Important Points Discussed

  1. Artefacts in Social Media Text: Hashtags, Mentions, URLs etc.
  2. NLP Pipeline : Go through the lectures to see how nltk,spacy,gensim etc is used and how a classifier is built (Logistic Regression)
  3. VERY IMPORTANT : TF-IDF and Bag of Words Representations of sentences. Do this manually as well for the exam
  4. RECOMMENDATION 1: GO THROUGH THE WHOLE COLAB NOTEBOOK MENTIONED IN THE LECTURES ONCE ATLEAST. 
  5. RECOMMENDATION 2:  Perform a full NLP social media text classification for the best understanding of all the above methods. Right from data collection to the classification algorithm.

Week 4

This week deals with fake news and it's implications.

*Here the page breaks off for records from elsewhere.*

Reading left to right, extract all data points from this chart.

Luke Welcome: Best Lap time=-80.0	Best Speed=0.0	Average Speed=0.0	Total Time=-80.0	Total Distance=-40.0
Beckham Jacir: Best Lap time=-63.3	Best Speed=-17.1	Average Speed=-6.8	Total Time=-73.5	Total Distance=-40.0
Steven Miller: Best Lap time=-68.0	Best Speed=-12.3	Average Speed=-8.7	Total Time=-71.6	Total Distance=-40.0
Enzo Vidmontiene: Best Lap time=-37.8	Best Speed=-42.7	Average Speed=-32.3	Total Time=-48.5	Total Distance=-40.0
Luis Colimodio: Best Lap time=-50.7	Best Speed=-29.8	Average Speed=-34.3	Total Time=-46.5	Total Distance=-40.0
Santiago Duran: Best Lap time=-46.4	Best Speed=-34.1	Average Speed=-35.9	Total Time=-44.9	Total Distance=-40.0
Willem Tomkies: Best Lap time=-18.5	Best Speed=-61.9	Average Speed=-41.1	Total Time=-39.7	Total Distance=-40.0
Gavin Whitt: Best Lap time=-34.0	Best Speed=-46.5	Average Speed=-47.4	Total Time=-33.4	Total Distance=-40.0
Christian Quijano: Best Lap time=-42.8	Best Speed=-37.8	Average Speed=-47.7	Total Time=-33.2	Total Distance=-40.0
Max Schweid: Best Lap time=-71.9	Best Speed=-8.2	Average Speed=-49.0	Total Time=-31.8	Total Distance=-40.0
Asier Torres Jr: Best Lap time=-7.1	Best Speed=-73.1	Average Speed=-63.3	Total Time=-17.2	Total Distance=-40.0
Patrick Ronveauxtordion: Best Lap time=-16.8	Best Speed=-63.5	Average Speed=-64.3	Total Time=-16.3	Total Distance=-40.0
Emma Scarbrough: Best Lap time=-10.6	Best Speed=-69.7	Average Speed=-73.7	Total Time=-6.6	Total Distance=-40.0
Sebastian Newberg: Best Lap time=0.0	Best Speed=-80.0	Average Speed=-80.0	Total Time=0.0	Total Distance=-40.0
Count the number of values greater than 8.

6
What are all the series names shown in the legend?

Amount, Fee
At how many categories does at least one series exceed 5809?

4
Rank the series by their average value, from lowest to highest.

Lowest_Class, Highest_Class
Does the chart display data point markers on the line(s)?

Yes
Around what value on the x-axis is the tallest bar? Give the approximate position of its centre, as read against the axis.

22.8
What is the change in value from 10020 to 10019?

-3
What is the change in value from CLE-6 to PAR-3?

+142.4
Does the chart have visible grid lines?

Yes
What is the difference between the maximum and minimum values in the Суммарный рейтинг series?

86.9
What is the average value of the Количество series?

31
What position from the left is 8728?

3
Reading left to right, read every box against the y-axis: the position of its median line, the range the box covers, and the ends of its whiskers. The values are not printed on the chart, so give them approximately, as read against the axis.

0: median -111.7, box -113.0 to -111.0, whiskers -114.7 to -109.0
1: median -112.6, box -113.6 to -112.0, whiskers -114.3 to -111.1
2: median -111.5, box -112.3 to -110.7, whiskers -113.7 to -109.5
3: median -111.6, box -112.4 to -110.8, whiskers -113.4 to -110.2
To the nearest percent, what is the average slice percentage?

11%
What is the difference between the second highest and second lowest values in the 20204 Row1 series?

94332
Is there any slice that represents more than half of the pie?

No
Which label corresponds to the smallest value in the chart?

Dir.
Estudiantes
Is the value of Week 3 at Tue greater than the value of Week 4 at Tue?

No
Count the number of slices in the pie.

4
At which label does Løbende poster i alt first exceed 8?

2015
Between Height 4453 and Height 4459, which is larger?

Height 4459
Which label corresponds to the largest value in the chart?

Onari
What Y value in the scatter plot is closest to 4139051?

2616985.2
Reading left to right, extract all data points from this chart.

Important Points Discussed

  1. Fake News Examples and Implications : Sushant Singh Rajput Case, 5G Fake News etc. refer to the lectures to study each case. Factual and very pinpointed details about these cases are not asked in the quizzes but is good to know for related questions
  2. Types of Fake News (VERY IMPORTANT): Satire, Parody, Manipulated Content, False Context, Imposter Content, Deep Fakes etc. These classifications are asked in the exams.
  3. Fake News Concepts: Partisanship, Crowd Sourcing, Digital Illiteracy
  4. Psychological Phenomenon (VERY IMPORTANT): Cognitive Bias, Echo Chamber Effect, Implied Truth Effect, Confirmation Bias etc.
  5. Spotting Fake News (VERY IMPORTANT) : Steps to verify fake news, Check the Author, Check the Source, Check the Grammar etc.

Week 5

  1. Research Overview of Fake News Detection Methods : Who is target who is the attacker, refer to lectures.
  2. Text Based Fake News Detection : Word2Vec, Glove, BERT, Sentence BERT, Doc2Vec VERY IMPORTANT, UNDERSTAND THE DIFFERENCE BETWEEN WORD2VEC, TF-IDF etc.
  3. Image Based Fake News Detection : Visual Clarity Scores and EXIF Data
  4. Multi-modal Methods VERY IMPORTANT, GO THROUGH LECTURES: Event Adversarial Neural Networks (IMPORTANT RESEARCH PAPER)
  5. FAKE NEWS ON TWITTER :  SPOTFAKE (IMPORTANT), FAKING SANDY (IMPORANT RESEARCH PAPER)
  6. FAKE NEWS ON WHATSAPP: WHATSAPP MONITOR/TIPLINES (IMPORTANT), Categories of Misinformation.
  7. FAKE NEWS DATASETS (IMPORTANT): LIAR/LIAR-PLUS, FA-KES, NELA-GT, MediaEval 2015/2016 Dataset, FakeNewsNet, FactDrill. Go through lectures and understand the features of each dataset.
  8. OTHER FAKE NEWS APPROACHES (IMPORTANT):  TweetCred, Facebook Inspector, WhatsFarzi, CredEye.
  9. Drawbacks of BirdWatch by Twitter, analyzed by the HawkEye Paper

Week 6

This week is about policing. Focusing on types of requests by the public, types of responses by the public and the type of replies by the police. Go through the lectures thoroughly for this week.

  1. Go through the first lecture for an idea on all the examples of police activity on Twitter for different cities.
  2. What are the outcomes of publicizing police interactions ? (Appreciation of Police, Quick Resolution etc.) Refer to the lectures.
  3. Privacy Policy and how Privacy Policies look on Different OSMs. (VERY VERY IMPORTANT)
  4. Personally Identifiable Information (PII) VERY IMPORTANT : Research Papers and Techniques to look out for FreeSWITCH, SocioCaller. GO THROUGH THE LECTURES FOR ALL THE DISCUSSIONS ON RESEARCH PAPERS AS THOSE ARE VERY IMPORTANT FROM THE EXAM'S PERSPECTIVE
  5. IDENTITY RESOLUTION (VERY IMPORTANT): How to do Identity Resolution (Nudging Nemo and other Identity Resolution Algorithms) and determining Linkability Scores.
  6. RECOMMENDATION: It's important to understand the functionality of these algorithms as discussed by professor in the lectures, specially the flowcharts which come as questions in the exam.